About Dr. Paul J. Crutzen, Nobel Prize Winner
Dr. Paul J. Crutzen, born 1933, is an atmospheric chemist who won the Nobel Prize for Chemistry (with Mario J. Molina and Frank Sherwood) in 1995, for his pioneering research into ozone layer depletion caused by chlorofluorocarbons (CFCs). From 1977 to 1980, Dr. Crutzen was the director of research at the National Center of Atmospheric Research (NCAR) in Boulder, Colorado and from 1980 to 2000, director of Atmospheric Chemistry at the Max Planck Institute for Chemistry in Mainz, Germany. He has undertaken research at numerous other institutions, such as the Scripps Institution of Oceanography and the Georgia Institute of Technology. Crutzen is a long-standing member of various scientific academies, including the National Academy of Sciences and the American Academy of Arts and Sciences.
Crutzen's childhood began just a few years before the start of WWII. In September 1940, the same year Germany invaded The Netherlands, Crutzen entered his first year of elementary school. After many delays and school switches all caused by happenings in the war, Crutzen graduated from elementary school and moved onto “Hogere Burgerschool” (Higher Citizens School) in 1946 in which time he became fluent in French, English, and German. Along with languages his main focus were natural sciences in this school from which he graduated from in 1951. After this he entered a Middle Technical School where he studied Civil Engineering. However his schooling would be cut short as he had to serve 21 months of compulsory military service in the Netherlands.
1956 Crutzen met Terttu Soininen whom he would marry a few years later in February, 1958. December of that same year the couple had a daughter by the name of Liona. In March 1964 the couple had another daughter by the name of Sylvia.

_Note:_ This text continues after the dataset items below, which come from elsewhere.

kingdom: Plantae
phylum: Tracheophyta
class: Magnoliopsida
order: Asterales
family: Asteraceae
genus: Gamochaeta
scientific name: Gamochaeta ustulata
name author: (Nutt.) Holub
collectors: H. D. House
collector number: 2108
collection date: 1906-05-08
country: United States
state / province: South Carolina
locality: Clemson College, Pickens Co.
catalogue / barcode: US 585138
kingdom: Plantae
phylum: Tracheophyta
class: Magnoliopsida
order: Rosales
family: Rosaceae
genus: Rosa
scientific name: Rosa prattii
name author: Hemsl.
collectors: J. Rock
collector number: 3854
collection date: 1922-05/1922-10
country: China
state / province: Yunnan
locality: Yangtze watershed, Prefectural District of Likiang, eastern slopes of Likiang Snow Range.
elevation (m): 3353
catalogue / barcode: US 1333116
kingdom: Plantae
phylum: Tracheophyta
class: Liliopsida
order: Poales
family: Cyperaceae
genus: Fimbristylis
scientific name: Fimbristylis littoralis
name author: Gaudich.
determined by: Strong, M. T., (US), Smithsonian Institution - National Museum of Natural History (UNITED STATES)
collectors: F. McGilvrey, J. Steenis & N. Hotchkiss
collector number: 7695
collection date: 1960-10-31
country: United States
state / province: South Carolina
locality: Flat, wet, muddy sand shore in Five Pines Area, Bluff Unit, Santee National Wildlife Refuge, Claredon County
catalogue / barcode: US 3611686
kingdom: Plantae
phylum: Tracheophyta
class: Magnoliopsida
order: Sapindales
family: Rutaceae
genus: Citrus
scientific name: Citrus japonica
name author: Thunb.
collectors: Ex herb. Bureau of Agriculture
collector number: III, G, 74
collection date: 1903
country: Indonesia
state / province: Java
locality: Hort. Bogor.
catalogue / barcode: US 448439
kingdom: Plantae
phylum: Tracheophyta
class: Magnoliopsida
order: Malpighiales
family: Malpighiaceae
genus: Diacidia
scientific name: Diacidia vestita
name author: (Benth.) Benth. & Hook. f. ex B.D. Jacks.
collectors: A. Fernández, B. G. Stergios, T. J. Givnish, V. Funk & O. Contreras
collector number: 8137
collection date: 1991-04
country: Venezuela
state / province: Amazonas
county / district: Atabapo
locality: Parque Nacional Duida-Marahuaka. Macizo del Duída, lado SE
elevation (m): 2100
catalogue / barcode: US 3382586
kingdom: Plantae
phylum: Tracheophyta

Crutzen is best known for his research on ozone depletion. In 1970 Prof. Paul Crutzen pointed out that emissions of nitrous oxide (N2O), a stable, long-lived gas produced by soil bacteria, from the Earth's surface could affect the amount of nitric oxide (NO) in the stratosphere. Crutzen showed that nitrous oxide lives long enough to reach the stratosphere, where it is converted into NO. Crutzen then noted that increasing use of fertilizers might have led to an increase in nitrous oxide emissions over the natural background, which would in turn result in an increase in the amount of NO in the stratosphere. Thus human activity could have an impact on the stratospheric ozone layer. In the following year, Crutzen and (independently) Harold Johnston suggested that NO emissions from the fleet of, then proposed, supersonic transport(SST) airliners(a few hundred Boeing 2707s), which would fly in the lower stratosphere, could also deplete the ozone layer; however more recent analysis has disputed this as a large concern.
He lists his main research interests as “Stratospheric and tropospheric chemistry, and their role in the biogeochemical cycles and climate”. He currently works at the Department of Atmospheric Chemistry at the Max Planck Institute for Chemistry, in Mainz, Germany; the Scripps Institution of Oceanography at the University of California, San Diego; and at Seoul National University, South Korea. He was also a long-time adjunct professor atGeorgia Institute of Technology and research professor at the department of Meteorology at Stockholm University, Sweden.
He has co-signed a letter from over 70 Nobel laureate scientists to the Louisiana Legislature supporting the repeal of Louisiana’s creationism law, the Louisiana Science Education Act. In 2003 he was one of 22 Nobel Laureates who signed the Humanist Manifesto.